Chancellor Ford Op-Ed: Wisconsin students deserve an increase in the Wisconsin Grant
The University of Wisconsin System has taken a big step toward helping more low- and moderate-income students attain a bachelor’s degree. The new Wisconsin Tuition Promise will ensure that qualified students can attend any university within the UW System tuition free.
The new program will assist an estimated 8,000 students when fully operational and will go a long way toward reversing a troubling trend – fewer and fewer UW students come from low- and moderate-income families – and a long way toward developing talent that will move our state forward.
But there is one other important step Wisconsin can take: increasing our state’s commitment to the Wisconsin Grant program.
Wisconsin Grants have been the main form of state-funded financial aid for decades. The program provides up to $3,150 annually, but that amount has not changed in a dozen years and about 3,000 fewer UW System students are receiving critical Wisconsin Grants than a decade ago.
The stagnant funding for the Wisconsin Grant means sometimes qualified students don’t get the aid they need. Because the grants can be awarded on a first-come, first-served basis, those who apply late can find themselves without an award even if they qualify.
Overall, state investment on grants, loans, and scholarships over the last decade dropped by about one-half of a percent between 2011 and 2021 at a time when inflation increased by 19 percent and unmet need for low-income students was rising.
Increasing the Wisconsin Grant and creating the Wisconsin Tuition Promise are critical building blocks to the existing steps we already take that make public higher education in Wisconsin among the most affordable in the nation. We’ll soon be in the 10th year of a tuition freeze, and we’re providing more institutional grant aid – $157 million in 2020-21, an $81 million increase over the last 10 years.

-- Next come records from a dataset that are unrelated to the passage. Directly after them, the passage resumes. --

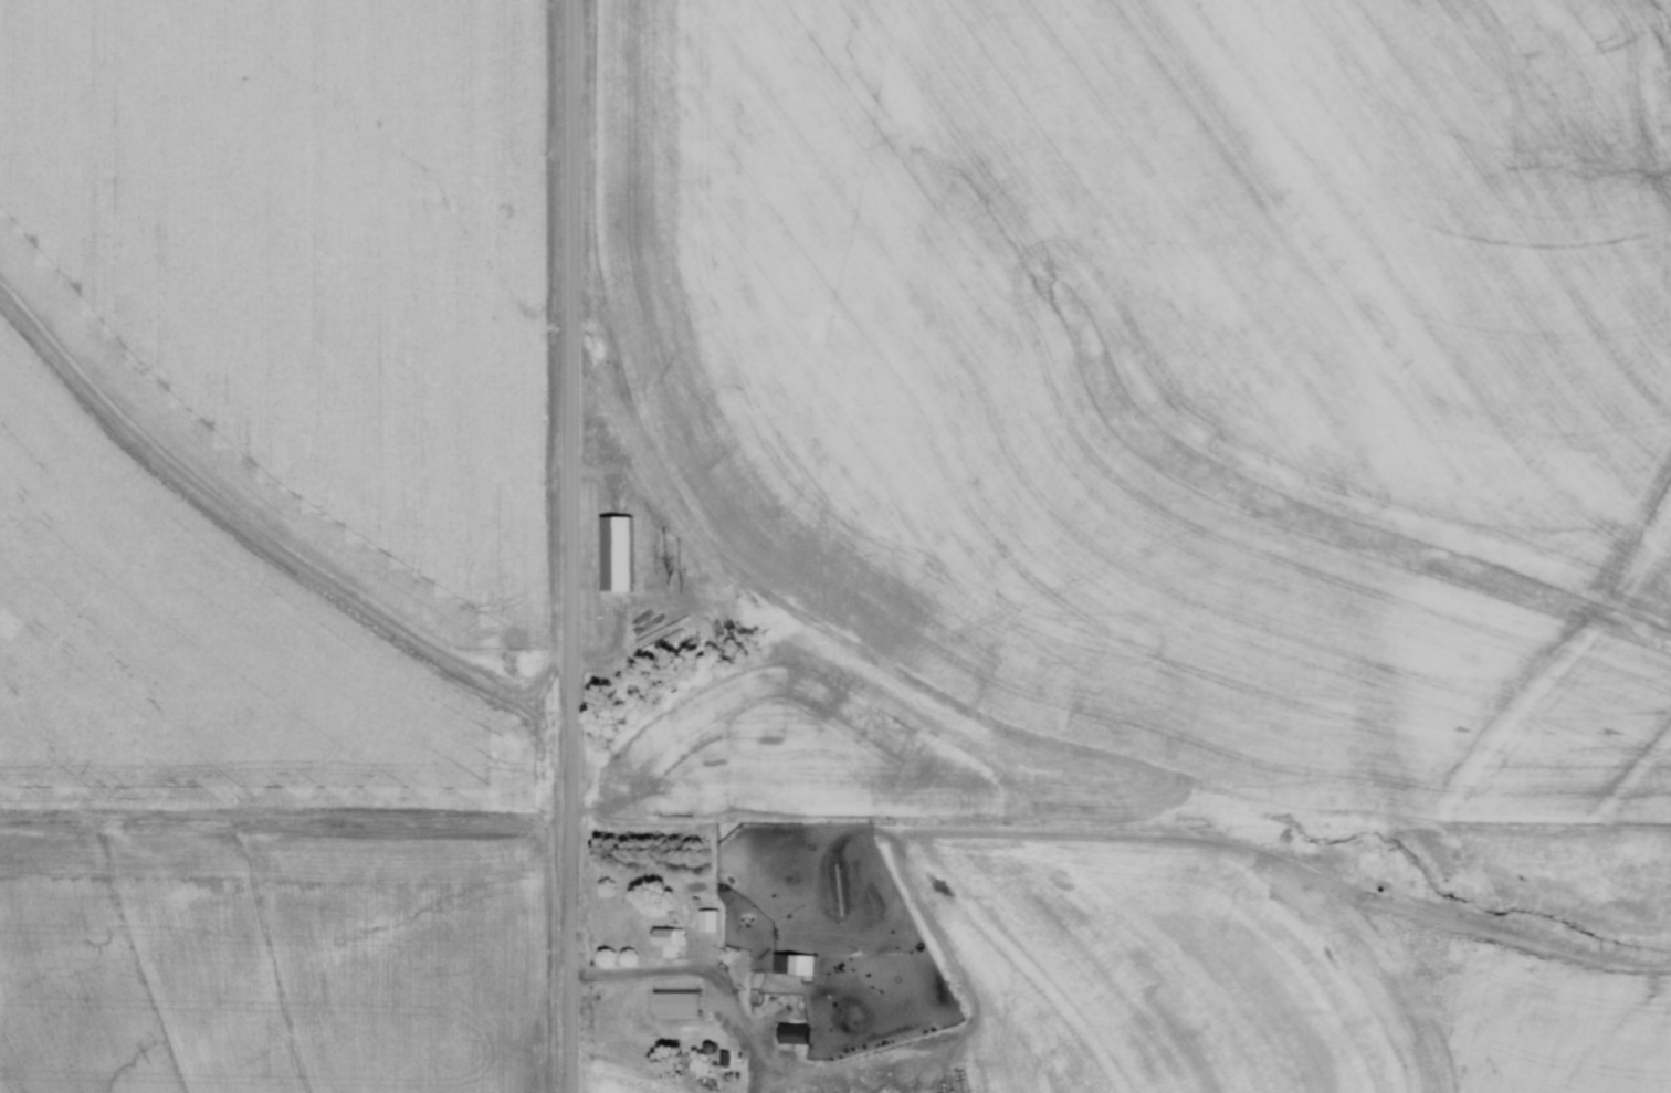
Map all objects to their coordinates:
road: (569, 546)
building: (615, 553)
building: (707, 920)
building: (666, 942)
building: (792, 964)
building: (676, 1002)
building: (792, 1034)

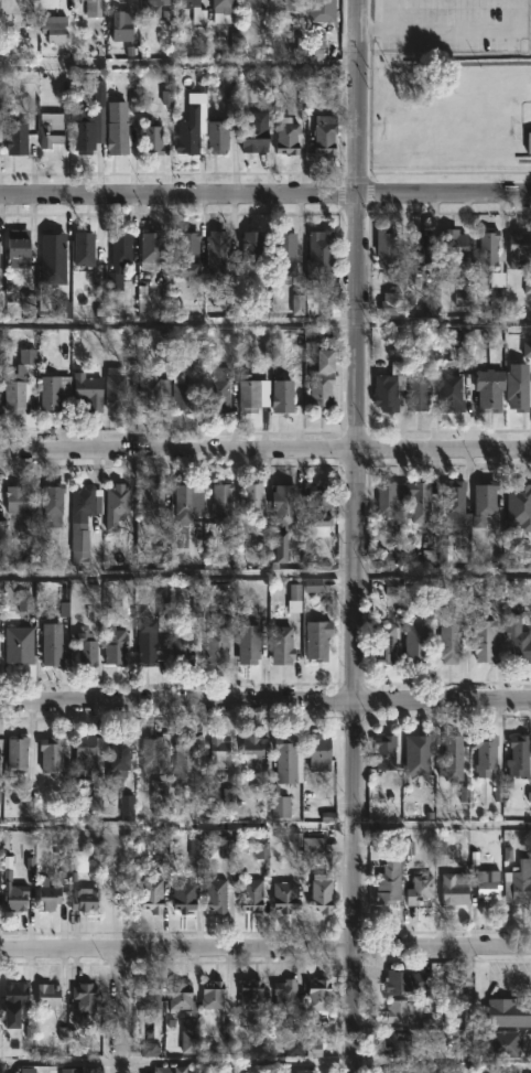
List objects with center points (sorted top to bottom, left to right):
building: (0, 4)
building: (190, 4)
building: (224, 6)
building: (267, 6)
building: (93, 8)
building: (152, 8)
building: (293, 8)
building: (323, 11)
building: (121, 27)
road: (453, 27)
building: (54, 28)
building: (457, 62)
road: (179, 66)
building: (89, 123)
building: (192, 132)
building: (51, 133)
building: (0, 135)
building: (217, 138)
building: (288, 138)
building: (325, 138)
building: (17, 139)
building: (118, 139)
building: (254, 139)
building: (152, 140)
building: (529, 142)
building: (523, 160)
road: (265, 192)
building: (417, 244)
building: (18, 245)
building: (455, 246)
building: (84, 247)
building: (252, 247)
building: (486, 247)
building: (150, 248)
building: (188, 249)
building: (387, 249)
building: (518, 249)
building: (50, 251)
building: (286, 254)
building: (217, 255)
building: (321, 255)
building: (118, 258)
building: (497, 288)
building: (316, 298)
building: (392, 303)
road: (265, 324)
building: (322, 379)
building: (19, 380)
building: (519, 386)
building: (119, 388)
building: (490, 388)
building: (220, 389)
building: (88, 390)
building: (419, 390)
building: (385, 391)
building: (49, 392)
building: (184, 392)
building: (451, 392)
building: (154, 393)
building: (253, 393)
building: (284, 394)
road: (265, 447)
building: (254, 498)
building: (405, 498)
building: (19, 499)
building: (55, 500)
building: (150, 501)
building: (484, 501)
building: (86, 502)
building: (221, 502)
building: (115, 503)
building: (456, 507)
building: (286, 508)
building: (319, 508)
building: (184, 510)
building: (1, 527)
road: (357, 536)
building: (79, 546)
road: (265, 571)
building: (152, 634)
building: (450, 637)
building: (217, 639)
building: (318, 639)
building: (485, 640)
building: (416, 641)
building: (386, 642)
building: (248, 644)
building: (281, 644)
building: (116, 646)
building: (519, 646)
building: (56, 647)
building: (182, 647)
building: (86, 648)
road: (265, 701)
building: (155, 751)
building: (218, 752)
building: (320, 752)
building: (385, 752)
building: (51, 753)
building: (254, 753)
building: (16, 754)
building: (417, 755)
building: (485, 755)
building: (519, 755)
building: (118, 756)
building: (86, 757)
building: (288, 759)
building: (453, 759)
building: (185, 761)
building: (160, 797)
building: (280, 803)
building: (127, 807)
road: (265, 825)
building: (317, 847)
building: (78, 863)
building: (390, 880)
building: (518, 882)
building: (489, 884)
building: (419, 889)
building: (455, 889)
building: (152, 892)
building: (252, 893)
building: (321, 893)
building: (48, 896)
building: (184, 896)
building: (215, 896)
building: (284, 896)
building: (16, 897)
building: (85, 898)
road: (265, 945)
building: (407, 981)
building: (285, 993)
building: (148, 995)
building: (211, 995)
building: (252, 995)
building: (319, 995)
building: (15, 996)
building: (47, 996)
building: (179, 996)
building: (85, 997)
road: (122, 1009)
road: (468, 1009)
building: (508, 1010)
building: (408, 1013)
building: (189, 1033)
building: (295, 1043)
building: (526, 1043)
building: (399, 1046)
road: (177, 1063)
building: (430, 1066)
road: (1, 1068)
road: (237, 1068)
building: (169, 1069)
building: (70, 1070)
building: (301, 1071)
building: (403, 1071)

It’s hard to say just how many students don’t enroll at a UW System university because there’s just not enough financial aid. But we know the number isn’t zero, and we know low-income students are much more likely to discontinue their studies over finances.
Increasing our state’s commitment to student financial aid is critical to increasing enrollment in our universities and progress to degree attainment. While financial aid is important to all low- and moderate-income students, we know that it is especially important to students of color, who rely on this assistance to enroll.
Wisconsin’s workforce is constantly evolving, especially in an increasingly complex knowledge economy. The critical-thinking skills and talent we help develop prepares students for the workforce of the future. Simply stated, the value of a baccalaureate degree is more important than ever, and the opportunity to obtain one needs to be provided to everyone in Wisconsin.
I came to Wisconsin over a decade ago because I was attracted to the promise and mission of the UW System – to grow people, grow jobs, and grow communities. An investment in aid for those who can fall behind will not only transform lives, but it will also make a lasting difference in every community across Wisconsin.